Der hallische Jurist und Salzgraf Johann Christoph von Dreyhaupt (1699–1768) veröffentlichte Mitte des 18. Jahrhunderts eine zweibändige »Beschreibung des Saal-Creyses« – eine umfangreiche illustrierte Abhandlung über die Geschichte und Kultur der Stadt Halle samt Umland. Dieser fügte er Hondorffs in die Jahre gekommene Schrift über die Thalsaline als Anhang bei und ergänzte, was sich seit 1670 verändert hatte. Beide Ausgaben des Hondorffschen Werks sind heute wichtige Quellen für die Geschichte und Technologie der Salzgewinnung im vorindustriellen Halle.
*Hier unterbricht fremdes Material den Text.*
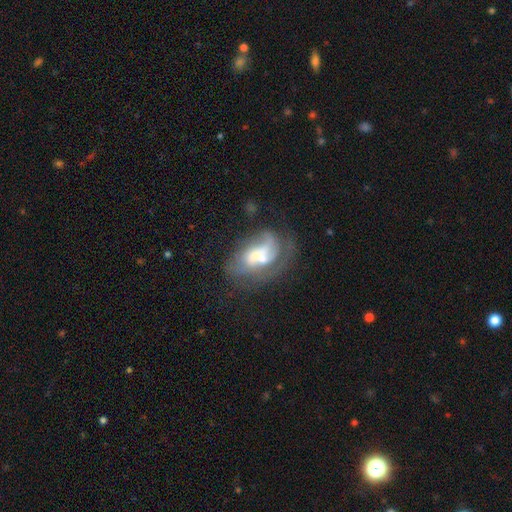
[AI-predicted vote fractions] The model was most divided on "bulge size": moderate: 40%, small: 38%, none: 11%, large: 9%, dominant: 2%. Remaining: edge-on disk — no (95%); smooth or featured — featured or disk (66%); bar — no (63%); spiral arms — yes (61%); merging — merger (31%).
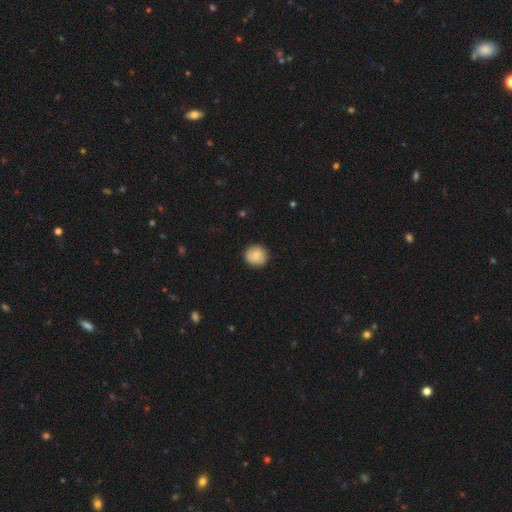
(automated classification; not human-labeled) Q: Smooth or featured?
A: smooth (82%); runner-up: featured or disk (10%)
Q: How rounded?
A: round (89%); runner-up: in between (10%)
Q: Merging?
A: none (87%); runner-up: minor disturbance (9%)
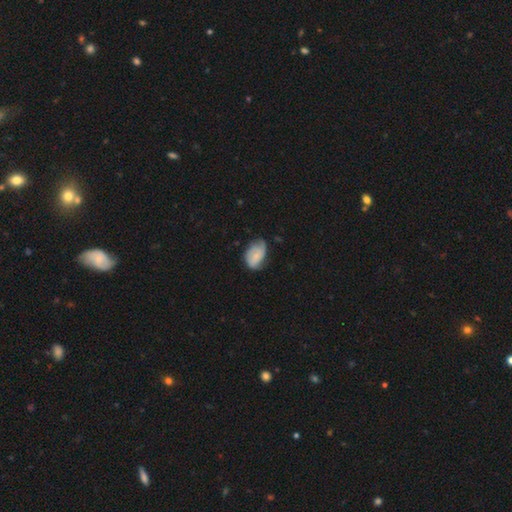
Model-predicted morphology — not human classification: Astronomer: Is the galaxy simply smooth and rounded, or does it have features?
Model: smooth — 61%.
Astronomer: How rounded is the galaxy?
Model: in between — 88%.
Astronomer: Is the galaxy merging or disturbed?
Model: none — 43% (runner-up: minor disturbance, 41%).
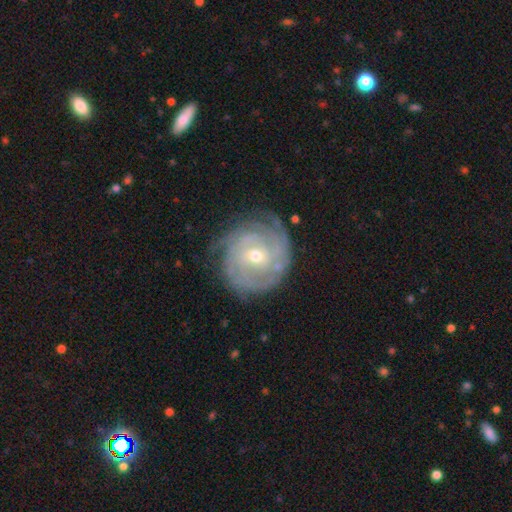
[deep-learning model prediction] This appears to be a featured or disk galaxy (83%) with no bar (62%), tight (76%) spiral arms (93%) and a small central bulge (49%). Merging: none (73%).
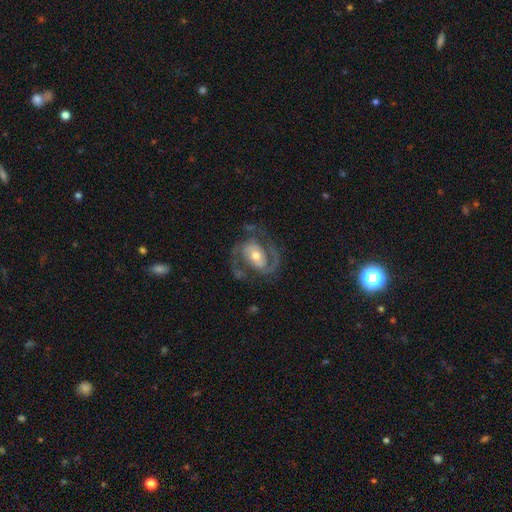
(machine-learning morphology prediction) featured or disk 87%, smooth 8%, star or artifact 5%. Down the decision tree: edge-on disk — no (97%); bar — no (42%); spiral arms — yes (94%); spiral arm count — 2 (89%); spiral winding — medium (55%); bulge size — moderate (60%); merging — none (69%).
Die Frühe Neuzeit war keine Epoche großer technischer Innovationen. Noch bis ins 18. Jahrhundert hinein versuchte man vor allem, die großen Erfindungen des Mittelalters zu verbessern. Denn das Spektrum verfügbarer Energieträger war begrenzt: Holz blieb unverzichtbar als Baumaterial und wichtigster Brennstoff, Maschinen ließen sich nur durch Muskel-, Wasser- oder Windkraft bewegen. Auch die Salinentechnik in Halle hatte sich über die Jahrhunderte kaum verändert, die Pfännerschaft gewann ihr Salz wie eh und je. Mit der Einführung der Steinkohle in den staatlichen Siedehütten um 1700 aber brach eine neue Zeit an.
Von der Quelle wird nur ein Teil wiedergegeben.